(GOAL OF THE EXERCISE): Repeat each entry below exactly, omitting any picture it holds.

___ INPUT RECORDS

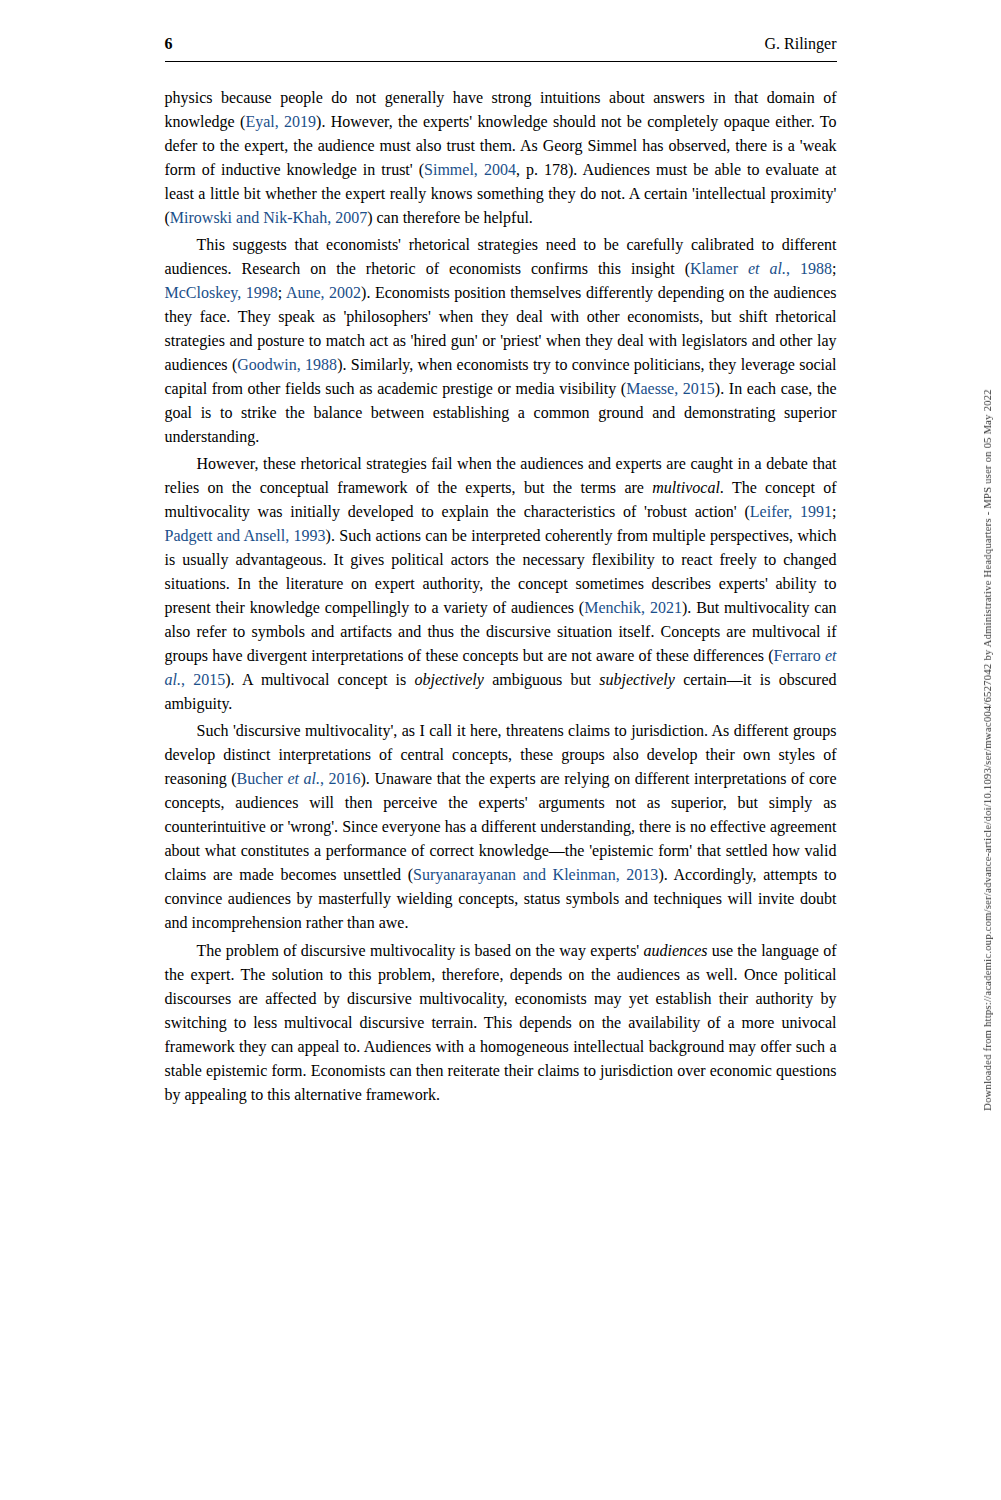Downloaded from https://academic.oup.com/ser/advance-article/doi/10.1093/ser/mwac004/6527042 by Administrative Headquarters - MPS user on 05 May 2022
6 G. Rilinger
physics because people do not generally have strong intuitions about answers in that domain of knowledge (Eyal, 2019). However, the experts' knowledge should not be completely opaque either. To defer to the expert, the audience must also trust them. As Georg Simmel has observed, there is a 'weak form of inductive knowledge in trust' (Simmel, 2004, p. 178). Audiences must be able to evaluate at least a little bit whether the expert really knows something they do not. A certain 'intellectual proximity' (Mirowski and Nik-Khah, 2007) can therefore be helpful.
This suggests that economists' rhetorical strategies need to be carefully calibrated to different audiences. Research on the rhetoric of economists confirms this insight (Klamer et al., 1988; McCloskey, 1998; Aune, 2002). Economists position themselves differently depending on the audiences they face. They speak as 'philosophers' when they deal with other economists, but shift rhetorical strategies and posture to match act as 'hired gun' or 'priest' when they deal with legislators and other lay audiences (Goodwin, 1988). Similarly, when economists try to convince politicians, they leverage social capital from other fields such as academic prestige or media visibility (Maesse, 2015). In each case, the goal is to strike the balance between establishing a common ground and demonstrating superior understanding.
However, these rhetorical strategies fail when the audiences and experts are caught in a debate that relies on the conceptual framework of the experts, but the terms are multivocal. The concept of multivocality was initially developed to explain the characteristics of 'robust action' (Leifer, 1991; Padgett and Ansell, 1993). Such actions can be interpreted coherently from multiple perspectives, which is usually advantageous. It gives political actors the necessary flexibility to react freely to changed situations. In the literature on expert authority, the concept sometimes describes experts' ability to present their knowledge compellingly to a variety of audiences (Menchik, 2021). But multivocality can also refer to symbols and artifacts and thus the discursive situation itself. Concepts are multivocal if groups have divergent interpretations of these concepts but are not aware of these differences (Ferraro et al., 2015). A multivocal concept is objectively ambiguous but subjectively certain—it is obscured ambiguity.
Such 'discursive multivocality', as I call it here, threatens claims to jurisdiction. As different groups develop distinct interpretations of central concepts, these groups also develop their own styles of reasoning (Bucher et al., 2016). Unaware that the experts are relying on different interpretations of core concepts, audiences will then perceive the experts' arguments not as superior, but simply as counterintuitive or 'wrong'. Since everyone has a different understanding, there is no effective agreement about what constitutes a performance of correct knowledge—the 'epistemic form' that settled how valid claims are made becomes unsettled (Suryanarayanan and Kleinman, 2013). Accordingly, attempts to convince audiences by masterfully wielding concepts, status symbols and techniques will invite doubt and incomprehension rather than awe.
The problem of discursive multivocality is based on the way experts' audiences use the language of the expert. The solution to this problem, therefore, depends on the audiences as well. Once political discourses are affected by discursive multivocality, economists may yet establish their authority by switching to less multivocal discursive terrain. This depends on the availability of a more univocal framework they can appeal to. Audiences with a homogeneous intellectual background may offer such a stable epistemic form. Economists can then reiterate their claims to jurisdiction over economic questions by appealing to this alternative framework.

______

(EXERCISE OUTPUT):
Downloaded from https://academic.oup.com/ser/advance-article/doi/10.1093/ser/mwac004/6527042 by Administrative Headquarters - MPS user on 05 May 2022
6 G. Rilinger
physics because people do not generally have strong intuitions about answers in that domain of knowledge (Eyal, 2019). However, the experts' knowledge should not be completely opaque either. To defer to the expert, the audience must also trust them. As Georg Simmel has observed, there is a 'weak form of inductive knowledge in trust' (Simmel, 2004, p. 178). Audiences must be able to evaluate at least a little bit whether the expert really knows something they do not. A certain 'intellectual proximity' (Mirowski and Nik-Khah, 2007) can therefore be helpful.
This suggests that economists' rhetorical strategies need to be carefully calibrated to different audiences. Research on the rhetoric of economists confirms this insight (Klamer et al., 1988; McCloskey, 1998; Aune, 2002). Economists position themselves differently depending on the audiences they face. They speak as 'philosophers' when they deal with other economists, but shift rhetorical strategies and posture to match act as 'hired gun' or 'priest' when they deal with legislators and other lay audiences (Goodwin, 1988). Similarly, when economists try to convince politicians, they leverage social capital from other fields such as academic prestige or media visibility (Maesse, 2015). In each case, the goal is to strike the balance between establishing a common ground and demonstrating superior understanding.
However, these rhetorical strategies fail when the audiences and experts are caught in a debate that relies on the conceptual framework of the experts, but the terms are multivocal. The concept of multivocality was initially developed to explain the characteristics of 'robust action' (Leifer, 1991; Padgett and Ansell, 1993). Such actions can be interpreted coherently from multiple perspectives, which is usually advantageous. It gives political actors the necessary flexibility to react freely to changed situations. In the literature on expert authority, the concept sometimes describes experts' ability to present their knowledge compellingly to a variety of audiences (Menchik, 2021). But multivocality can also refer to symbols and artifacts and thus the discursive situation itself. Concepts are multivocal if groups have divergent interpretations of these concepts but are not aware of these differences (Ferraro et al., 2015). A multivocal concept is objectively ambiguous but subjectively certain—it is obscured ambiguity.
Such 'discursive multivocality', as I call it here, threatens claims to jurisdiction. As different groups develop distinct interpretations of central concepts, these groups also develop their own styles of reasoning (Bucher et al., 2016). Unaware that the experts are relying on different interpretations of core concepts, audiences will then perceive the experts' arguments not as superior, but simply as counterintuitive or 'wrong'. Since everyone has a different understanding, there is no effective agreement about what constitutes a performance of correct knowledge—the 'epistemic form' that settled how valid claims are made becomes unsettled (Suryanarayanan and Kleinman, 2013). Accordingly, attempts to convince audiences by masterfully wielding concepts, status symbols and techniques will invite doubt and incomprehension rather than awe.
The problem of discursive multivocality is based on the way experts' audiences use the language of the expert. The solution to this problem, therefore, depends on the audiences as well. Once political discourses are affected by discursive multivocality, economists may yet establish their authority by switching to less multivocal discursive terrain. This depends on the availability of a more univocal framework they can appeal to. Audiences with a homogeneous intellectual background may offer such a stable epistemic form. Economists can then reiterate their claims to jurisdiction over economic questions by appealing to this alternative framework.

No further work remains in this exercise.